Acceptance Test Before and After
It seemed that we had half the answer. The developers were happy, and the BA and UX felt that there was a good conversation going on during the story. But how to address the frustration that Vipul, our tester was feeling? We decided to move to a hybrid approach.
When starting a story, the developers would call out 'Story Kickoff!'. The whole team would gather around and have a conversation about the story. Then, before starting the actual development, the tester and the developers work together to design a sketch of the acceptance tests. These are not executable tests. We mark them as Manual tests in Twist, and add the Story number as a tag on the new tests and any other tests that are affected by the new functionality.
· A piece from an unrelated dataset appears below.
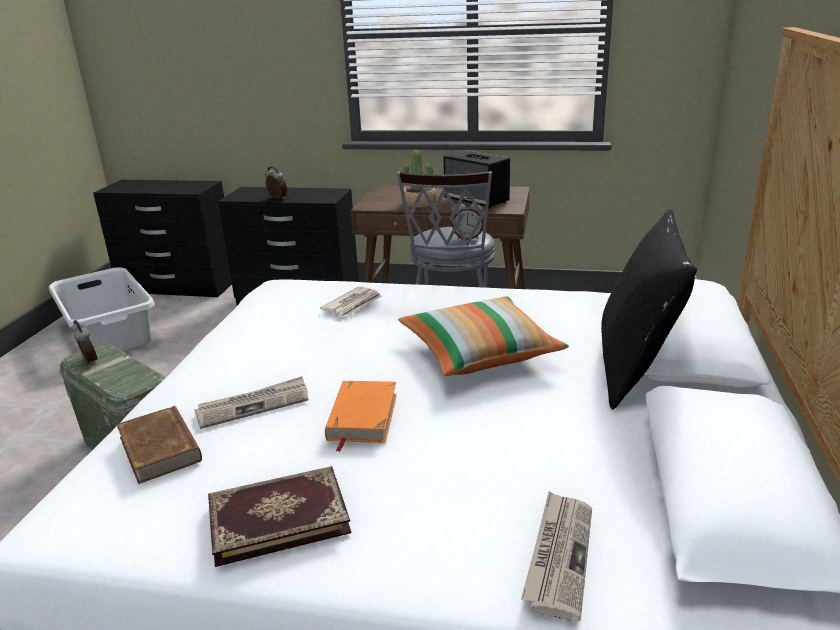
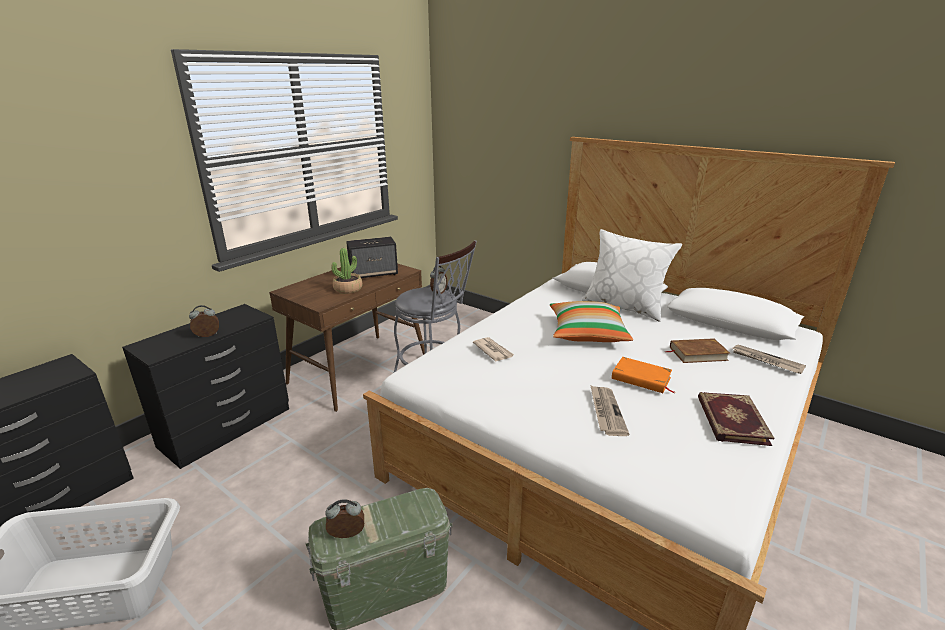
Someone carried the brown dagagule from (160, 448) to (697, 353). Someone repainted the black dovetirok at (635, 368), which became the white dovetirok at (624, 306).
This means that they don't get run as a part of the automatic test suite. The developers go off and start working on the story. Our tester might then go and add some more edge cases to the manual tests, since he knows that the story is in progress.
The developers have a better sense for when the story is done, since they have the manual tests to look at to identify the kinds of cases they should be considering. When the mini-showcase happens the team looks at the manual tests that have been written, and has a more concrete discussion about which ones to automate, and which ones to remove or keep as manual tests.
Our final process
Our final development process was like this:
Developers and/or Testers write manual Twist tests – after the story kickoff the developers and the Tester talk about the kinds of acceptance tests that should be automated. The Tester may write these using Twist. He tags them with the Story number and marks them as Manual tests.
Developers implement the Story – of course they write unit tests etc. as they implement the Story. During this process there may be changes made based on technical discoveries or time constraints.
Mini showcase with the whole team – when the developers think they are done they prepare for a demonstration of the feature and call out “Mini-showcase!”. Again the whole team gathers around their computer for the demonstration. They pull up the Story card in Mingle and demonstrate the features and acceptance criteria as written in the Story. Other team members can suggest scenarios and the developers will demonstrate them. It is quite common for bugs to be found during this process. If so, the developers continue implementing the story to address these issues.
Developers and Testers automate Twist tests – when the mini-showcase has been successful, the developers and the Testers discuss the appropriate level of automation for the Story. Often this means adjusting existing scenarios to use the new functionality rather than writing specifically targeted acceptance tests. For manual tests that were written for this Story we make sure they are marked as automated and implement them using Twist.
Note that although this process sounds quite involved, we do not model all these detailed steps in Mingle, our tracking tool. The process we describe here relies on the integrity and self-motivation of the development team. Modeling all these steps in Mingle would lead to a very complex cardwall, and we would lose the flexibility and ability to continually evolve. In fact, by the time you read this it will probably have evolved again.